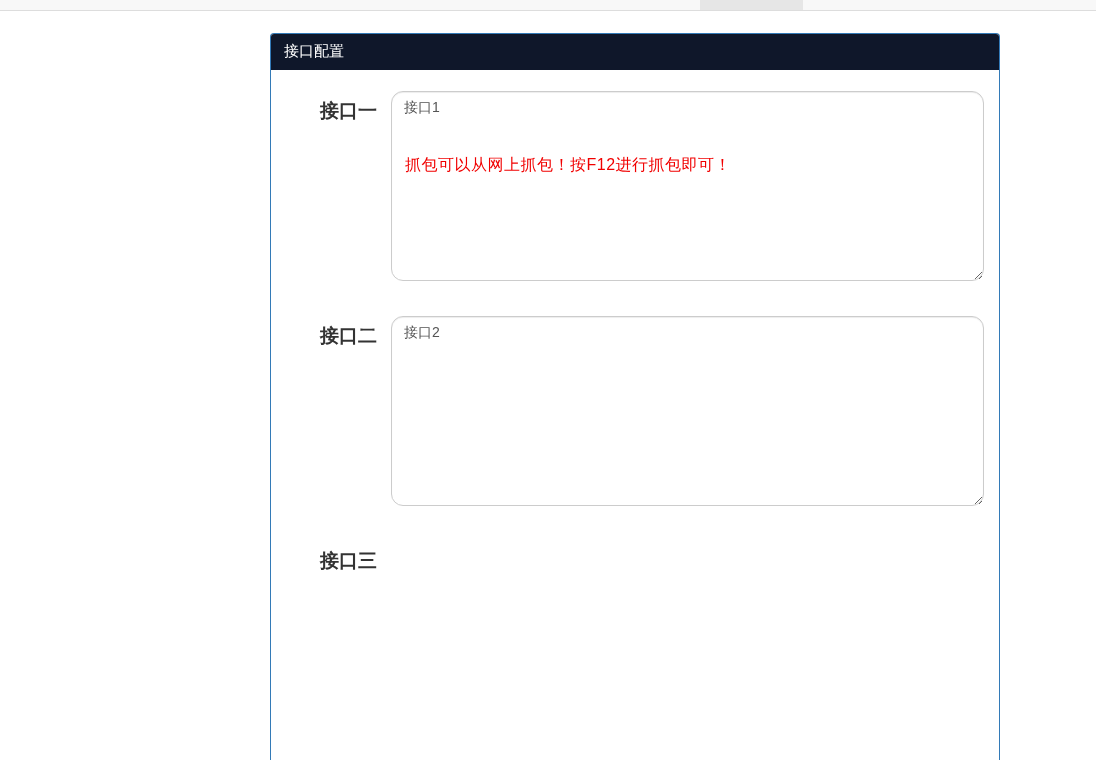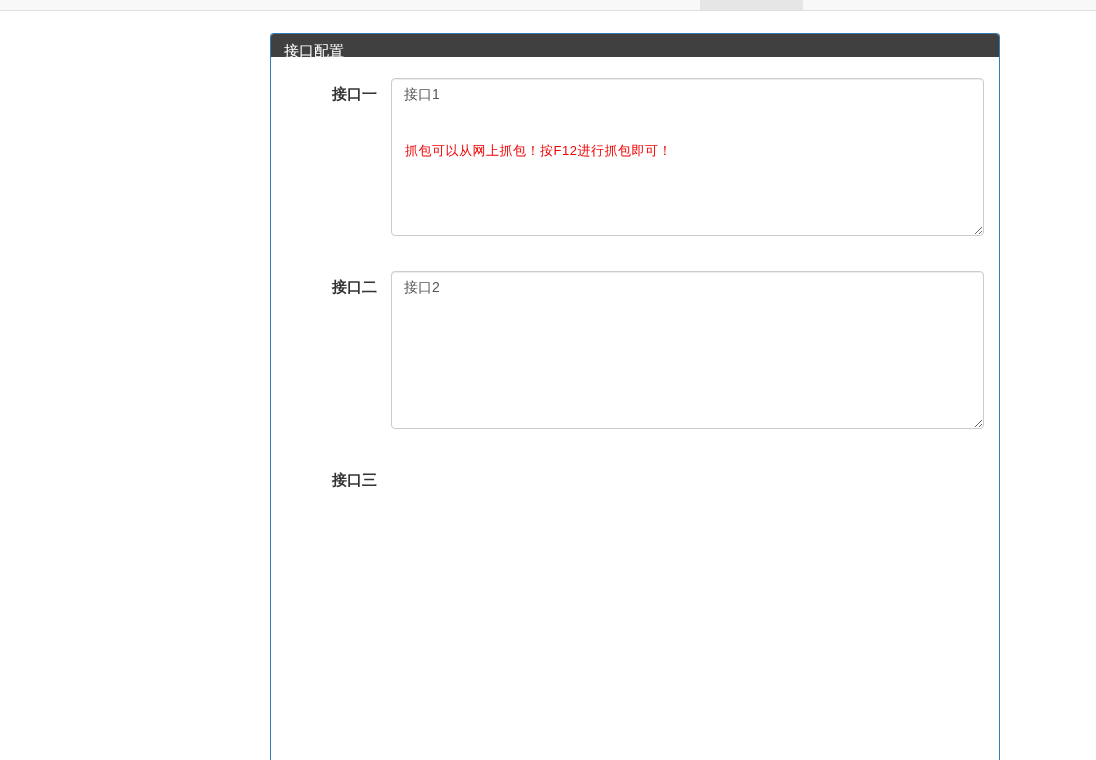--- a/index.html
+++ b/index.html
@@ -30,22 +30,22 @@
     position: absolute;
     left: 270px; top: 33px;
     width: 730px;
     min-height: 727px;
     background: #fff;
     border: 1px solid #337ab7;
     border-bottom: none;
     border-radius: 4px 4px 0 0;
   }
   .panel-heading {
-    height: 23px;
-    background: #404040;
+    height: 36px;
+    background: #0f172a;
     color: #fff;
     font-size: 15px;
     line-height: 33px;
     padding: 0 13px;
     border-radius: 3px 3px 0 0;
   }
   .panel-body {
     padding: 21px 15px 15px 15px;
   }
   .form-row {
@@ -53,49 +53,49 @@
     align-items: flex-start;
     margin-bottom: 35px;
   }
   .form-row:last-child { margin-bottom: 0; align-items: flex-end; }
   .control-label {
     width: 105px;
     padding-right: 14px;
     padding-top: 7px;
     text-align: right;
     font-weight: bold;
-    font-size: 15px;
+    font-size: 19px;
     color: #333;
     flex: none;
   }
   .field-wrap {
     flex: 1;
     position: relative;
   }
   textarea.form-control {
     display: block;
     width: 100%;
-    height: 158px;
+    height: 190px;
     padding: 6px 12px;
     font-family: "Liberation Sans", "DejaVu Sans", sans-serif;
     font-size: 14px;
     line-height: 1.42857;
     color: #555;
     background: #fff;
     border: 1px solid #ccc;
-    border-radius: 4px;
+    border-radius: 12px;
     box-shadow: inset 0 1px 1px rgba(0,0,0,.075);
     resize: both;
     outline: none;
   }
   .field-annotation {
     position: absolute;
     left: 14px; top: 64px;
     color: #f10000;
-    font-size: 13px;
+    font-size: 16px;
     letter-spacing: 0.5px;
     white-space: nowrap;
     pointer-events: none;
   }
 </style>
 </head>
 <body>
 
 <div class="navbar-strip">
   <div class="navbar-tab-active"></div>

§ **Task description**
Repeat only the stretch of lines that begins at the line containing "font-weight: bold;" and ends at the last line above, both included.

§ **Response below**
     font-weight: bold;
-    font-size: 15px;
+    font-size: 19px;
     color: #333;
     flex: none;
   }
   .field-wrap {
     flex: 1;
     position: relative;
   }
   textarea.form-control {
     display: block;
     width: 100%;
-    height: 158px;
+    height: 190px;
     padding: 6px 12px;
     font-family: "Liberation Sans", "DejaVu Sans", sans-serif;
     font-size: 14px;
     line-height: 1.42857;
     color: #555;
     background: #fff;
     border: 1px solid #ccc;
-    border-radius: 4px;
+    border-radius: 12px;
     box-shadow: inset 0 1px 1px rgba(0,0,0,.075);
     resize: both;
     outline: none;
   }
   .field-annotation {
     position: absolute;
     left: 14px; top: 64px;
     color: #f10000;
-    font-size: 13px;
+    font-size: 16px;
     letter-spacing: 0.5px;
     white-space: nowrap;
     pointer-events: none;
   }
 </style>
 </head>
 <body>
 
 <div class="navbar-strip">
   <div class="navbar-tab-active"></div>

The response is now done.